How Today's Success Can Create Challenges for Tomorrow's Success
Naturenews has this interesting story on the challenges facing drug innovation. New drugs might struggle to recruit volunteers for potentially superior treatments because patients prefer to use interventions that have been proven to be effective, though these interventions might actually be less effective than the experimental intervention.

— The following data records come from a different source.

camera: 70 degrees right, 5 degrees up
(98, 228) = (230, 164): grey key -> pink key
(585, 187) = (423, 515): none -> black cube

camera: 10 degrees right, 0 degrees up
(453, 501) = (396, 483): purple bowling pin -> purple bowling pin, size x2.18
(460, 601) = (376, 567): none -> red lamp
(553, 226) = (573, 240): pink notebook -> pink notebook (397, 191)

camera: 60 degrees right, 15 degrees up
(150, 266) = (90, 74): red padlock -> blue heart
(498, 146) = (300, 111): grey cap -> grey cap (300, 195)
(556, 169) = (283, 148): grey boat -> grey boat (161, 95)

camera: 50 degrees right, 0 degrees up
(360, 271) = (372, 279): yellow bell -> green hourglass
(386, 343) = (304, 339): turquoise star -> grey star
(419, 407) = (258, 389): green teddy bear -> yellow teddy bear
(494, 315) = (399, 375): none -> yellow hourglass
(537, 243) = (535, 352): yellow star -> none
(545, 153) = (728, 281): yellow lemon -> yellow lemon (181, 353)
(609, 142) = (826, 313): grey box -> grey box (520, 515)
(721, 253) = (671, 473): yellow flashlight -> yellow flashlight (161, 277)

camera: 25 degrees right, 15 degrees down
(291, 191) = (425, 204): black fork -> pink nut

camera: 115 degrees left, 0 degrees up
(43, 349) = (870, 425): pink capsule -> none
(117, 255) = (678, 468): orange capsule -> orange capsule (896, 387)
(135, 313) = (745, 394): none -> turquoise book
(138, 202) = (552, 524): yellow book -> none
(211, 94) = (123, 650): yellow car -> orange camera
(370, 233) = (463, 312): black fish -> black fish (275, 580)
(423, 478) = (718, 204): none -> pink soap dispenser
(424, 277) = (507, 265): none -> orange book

The story is based on the findings of this working paper. Here is the abstract from the study:
Improvements in health have been a major contributor to gains in overall economic welfare. In this paper, we argue that previous economic research on R&D has overlooked an important difference between medical R&D and R&D in other sectors. The health care sector exhibits a unique linkage between product development and output markets. Participants in clinical trials for new medical products are also potential consumers of existing approved medical products. This overlap between input supply and output demand has non-standard effects on innovative returns over time and across geography. First, medical R&D has a self-limiting effect. Contemporary innovation discourages trial participation and slows down development necessary for future innovation. Thus, medical R&D suffers increasing costs over time, driven by improvements in the standard of care. Second, policies that affect output markets, such as universal coverage and price controls, affect the returns to innovation, not only by altering the firm’s variable profits, but also by increasing the length and cost of development. Third, the amount of medical R&D in a location is driven, not only by the local relative R&D talent, but also by consumer demographics and output market policies in that location. We provide evidence of the input-output linkage for the break-through HIV therapies introduced in 1996. We document the substantial drop in trial recruitment induced by these new innovations and argue that this has slowed down development and lowered returns to subsequent HIV-related innovations.